Inspectie vraagt aandacht voor hobbels in schoolloopbanen nieuwkomers en leerlingen met extra ondersteuningsbehoefte

25 april 2022

Nieuwkomersleerlingen en leerlingen met een extra ondersteuningsbehoefte ervaren in vergelijking met andere leerlingen meer hobbels in hun schoolloopbaan; het is goed om hier nader onderzoek naar te doen en met scholen te kijken wat zij kunnen doen om de kansen van deze groepen te versterken. Dit bepleit de Onderwijsinspectie op basis van eigen onderzoek. Eerder verscheen een aantal resultaten hiervan in de Staat van het Onderwijs en nu zijn hierover twee factsheets gepubliceerd.

Nieuwkomersleerlingen

Uit het onderzoek van de Inspectie naar de schoolloopbaan van nieuwkomersleerlingen blijkt dat er grote verschillen zijn met die van niet-nieuwkomers. Zo krijgen ze relatief gezien vaker een lager definitief basisschooladvies, doen ze vaker een jaar over en wisselen ze vaker van school. Oorzaken die hiervoor worden genoemd zijn anderstaligheid en ouders die vaak minder steun kunnen geven of minder goed de weg kunnen vinden in het onderwijssysteem.

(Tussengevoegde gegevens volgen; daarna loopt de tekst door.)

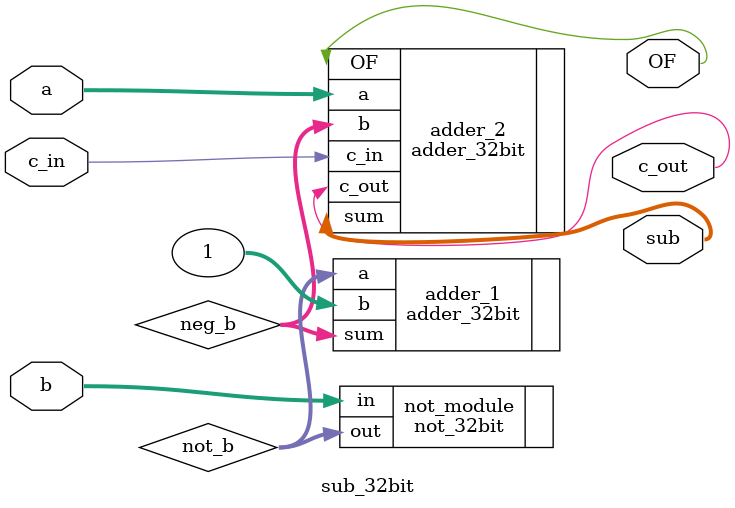
<source format=v>
module sub_32bit(a, b, c_in, sub, c_out, OF);
	input [31:0] a, b;
	input c_in;
	output [31:0] sub;
	output c_out, OF;
	wire [31:0] not_b, neg_b;
	
	not_32bit not_module(
		.in(b),
		.out(not_b)
	);
	
	adder_32bit adder_1(
		.a(not_b),
		.b(32'b1),
		.sum(neg_b)
	);
	
	adder_32bit adder_2(
		.a(a), 
		.b(neg_b), 
		.c_in(c_in), 
		.sum(sub), 
		.c_out(c_out), 
		.OF(OF)
	);
	
endmodule
</source>
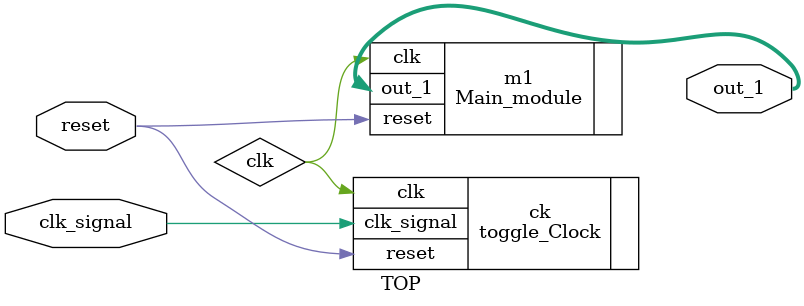
<source format=v>
`timescale 1ns / 1ps


module TOP(
    input reset, 
    input clk_signal,  // 50 MHz input clock
    output [3:0] out_1
   
);
    wire clk;
   // assign clk1 = clk;

    // Instantiate clock divider
    toggle_Clock ck(.reset(reset),.clk_signal(clk_signal), .clk(clk));

    // Instantiate main module with toggled clock
    Main_module m1(.clk(clk) ,.reset(reset) ,.out_1(out_1));
endmodule
</source>
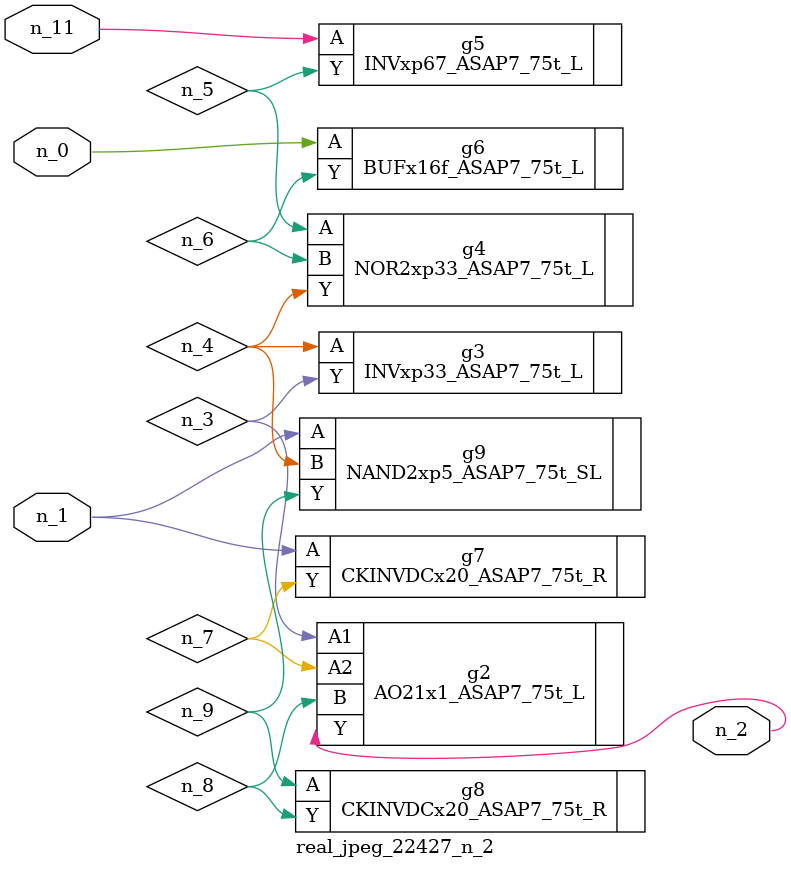
<source format=v>
module real_jpeg_22427_n_2 (n_1, n_11, n_0, n_2);

input n_1;
input n_11;
input n_0;

output n_2;

wire n_5;
wire n_4;
wire n_8;
wire n_6;
wire n_7;
wire n_3;
wire n_9;

BUFx16f_ASAP7_75t_L g6 ( 
.A(n_0),
.Y(n_6)
);

CKINVDCx20_ASAP7_75t_R g7 ( 
.A(n_1),
.Y(n_7)
);

NAND2xp5_ASAP7_75t_SL g9 ( 
.A(n_1),
.B(n_4),
.Y(n_9)
);

AO21x1_ASAP7_75t_L g2 ( 
.A1(n_3),
.A2(n_7),
.B(n_8),
.Y(n_2)
);

INVxp33_ASAP7_75t_L g3 ( 
.A(n_4),
.Y(n_3)
);

NOR2xp33_ASAP7_75t_L g4 ( 
.A(n_5),
.B(n_6),
.Y(n_4)
);

CKINVDCx20_ASAP7_75t_R g8 ( 
.A(n_9),
.Y(n_8)
);

INVxp67_ASAP7_75t_L g5 ( 
.A(n_11),
.Y(n_5)
);


endmodule
</source>
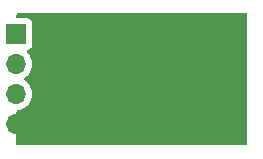
<source format=gbr>
%TF.GenerationSoftware,KiCad,Pcbnew,7.0.2*%
%TF.CreationDate,2023-09-29T19:18:40+02:00*%
%TF.ProjectId,crowbar,63726f77-6261-4722-9e6b-696361645f70,rev?*%
%TF.SameCoordinates,Original*%
%TF.FileFunction,Copper,L1,Top*%
%TF.FilePolarity,Positive*%
%FSLAX46Y46*%
G04 Gerber Fmt 4.6, Leading zero omitted, Abs format (unit mm)*
G04 Created by KiCad (PCBNEW 7.0.2) date 2023-09-29 19:18:40*
%MOMM*%
%LPD*%
G01*
G04 APERTURE LIST*
%TA.AperFunction,ComponentPad*%
%ADD10R,1.700000X1.700000*%
%TD*%
%TA.AperFunction,ComponentPad*%
%ADD11O,1.700000X1.700000*%
%TD*%
G04 APERTURE END LIST*
D10*
%TO.P,J1,1,Pin_1*%
%TO.N,Net-(D1-A1)*%
X93980000Y-68580000D03*
D11*
%TO.P,J1,2,Pin_2*%
%TO.N,Net-(J1-Pin_2)*%
X93980000Y-71120000D03*
%TO.P,J1,3,Pin_3*%
%TO.N,Net-(J1-Pin_3)*%
X93980000Y-73660000D03*
%TO.P,J1,4,Pin_4*%
%TO.N,GND*%
X93980000Y-76200000D03*
%TD*%
%TA.AperFunction,Conductor*%
%TO.N,GND*%
G36*
X113480539Y-66822185D02*
G01*
X113526294Y-66874989D01*
X113537500Y-66926500D01*
X113537500Y-77853500D01*
X113517815Y-77920539D01*
X113465011Y-77966294D01*
X113413500Y-77977500D01*
X94104500Y-77977500D01*
X94037461Y-77957815D01*
X93991706Y-77905011D01*
X93980500Y-77853500D01*
X93980500Y-75129240D01*
X94000185Y-75062201D01*
X94052989Y-75016446D01*
X94093693Y-75005712D01*
X94159642Y-74999941D01*
X94215408Y-74995063D01*
X94443663Y-74933903D01*
X94657830Y-74834035D01*
X94851401Y-74698495D01*
X95018495Y-74531401D01*
X95154035Y-74337830D01*
X95253903Y-74123663D01*
X95315063Y-73895408D01*
X95335659Y-73660000D01*
X95315063Y-73424592D01*
X95253903Y-73196337D01*
X95154035Y-72982171D01*
X95018495Y-72788599D01*
X94851401Y-72621505D01*
X94665839Y-72491573D01*
X94622216Y-72436998D01*
X94615022Y-72367500D01*
X94646545Y-72305145D01*
X94665837Y-72288428D01*
X94851401Y-72158495D01*
X95018495Y-71991401D01*
X95154035Y-71797830D01*
X95253903Y-71583663D01*
X95315063Y-71355408D01*
X95335659Y-71120000D01*
X95315063Y-70884592D01*
X95253903Y-70656337D01*
X95154035Y-70442171D01*
X95018495Y-70248599D01*
X94896568Y-70126673D01*
X94863084Y-70065350D01*
X94868068Y-69995658D01*
X94909940Y-69939725D01*
X94940915Y-69922810D01*
X95072331Y-69873796D01*
X95187546Y-69787546D01*
X95273796Y-69672331D01*
X95324091Y-69537483D01*
X95330500Y-69477873D01*
X95330499Y-67682128D01*
X95324091Y-67622517D01*
X95273796Y-67487669D01*
X95187546Y-67372454D01*
X95072331Y-67286204D01*
X94937483Y-67235909D01*
X94877873Y-67229500D01*
X94874551Y-67229500D01*
X94104500Y-67229500D01*
X94037461Y-67209815D01*
X93991706Y-67157011D01*
X93980500Y-67105500D01*
X93980500Y-66926500D01*
X94000185Y-66859461D01*
X94052989Y-66813706D01*
X94104500Y-66802500D01*
X113413500Y-66802500D01*
X113480539Y-66822185D01*
G37*
%TD.AperFunction*%
%TD*%
M02*

</source>
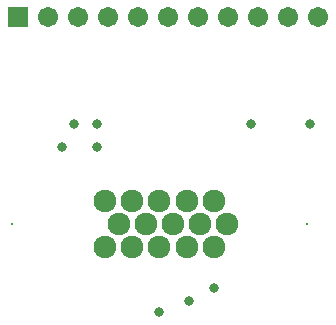
<source format=gbr>
G04*
G04 #@! TF.GenerationSoftware,Altium Limited,Altium Designer,22.4.2 (48)*
G04*
G04 Layer_Color=16711935*
%FSLAX25Y25*%
%MOIN*%
G70*
G04*
G04 #@! TF.SameCoordinates,550AB15D-F781-4C29-8757-C47261610ABA*
G04*
G04*
G04 #@! TF.FilePolarity,Negative*
G04*
G01*
G75*
%ADD15C,0.06737*%
%ADD16R,0.06737X0.06737*%
%ADD17C,0.07587*%
%ADD18C,0.00800*%
%ADD19C,0.03162*%
D15*
X68740Y108268D02*
D03*
X58740D02*
D03*
X48740D02*
D03*
X38740D02*
D03*
X78740D02*
D03*
X128740D02*
D03*
X118740D02*
D03*
X108740D02*
D03*
X98740D02*
D03*
X88740D02*
D03*
D16*
X28740D02*
D03*
D17*
X93925Y47165D02*
D03*
X84870D02*
D03*
X75815D02*
D03*
X66760D02*
D03*
X57705D02*
D03*
Y31575D02*
D03*
X75815D02*
D03*
X66760D02*
D03*
X84870D02*
D03*
X93925D02*
D03*
X62205Y39370D02*
D03*
X80315D02*
D03*
X71260D02*
D03*
X89370D02*
D03*
X98425D02*
D03*
D18*
X125028D02*
D03*
X26602D02*
D03*
D19*
X43307Y64961D02*
D03*
X55118D02*
D03*
X106299Y72835D02*
D03*
X125984D02*
D03*
X75847Y9867D02*
D03*
X47244Y72835D02*
D03*
X55118D02*
D03*
X85660Y13738D02*
D03*
X93941Y18110D02*
D03*
M02*

</source>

Positief is dat nieuwkomersleerlingen relatief gezien vaker opstromen en een diploma halen boven het niveau van het basisschooladvies. Maar het onderzoek laat wel zien dat extra aandacht nodig is voor deze groep leerlingen, om hun kansen tijdens hun schoolloopbaan te vergroten. Volgens de Inspectie is gerichte ondersteuning nodig, niet alleen in de eerste jaren maar gedurende hun hele schoolcarrière in het vo. De Inspectie wil met leraren, directeuren en bestuurders kijken hoe zij hieraan kunnen bijdragen.

De VO-raad ontwikkelde een brochure met hierin maatwerkmogelijkheden voor nieuwkomers in het vo.


Leerlingen met extra ondersteuningsbehoefte

Uit het onderzoek naar de schoolloopbaan van leerlingen met een extra ondersteuningsbehoefte, komt eenzelfde beeld naar voren als in het bovenstaande onderzoek. Ook deze leerlingen ervaren extra hobbels ten opzichte van andere leerlingen. Ze krijgen bijvoorbeeld relatief vaker een toetsadvies dat hoger is dan het schooladvies, maar dit schooladvies wordt niet vaker herzien. In het vo blijven zij ook relatief vaker zitten en stromen ze minder vaak door naar het vervolgonderwijs.  

Bij deze groep speelt de vraag of deze verschillen te verwachten zijn vanwege de extra ondersteuningsbehoeften van leerlingen, of dat de kwaliteit van de extra ondersteuning mogelijk verbetering behoeft. De Inspectie gaat de komende jaren onderzoek doen naar de kwaliteit van de extra ondersteuning in het po, vo en (v)so.   

Binnen het Steunpunt Passend Onderwijs is er specifiek aandacht voor het (extra) ondersteunen van deze groep leerlingen rond de overgangsmomenten. In het bijzonder willen we hierbij verwijzen naar de handreiking ‘Overgang vo-mbo’ en handreiking ‘Overgang vo-ho’ en de website vanponaarvo.nl met veelgestelde vragen en antwoorden over de overgang po-vo voor deze leerlingen (zie vraag 14).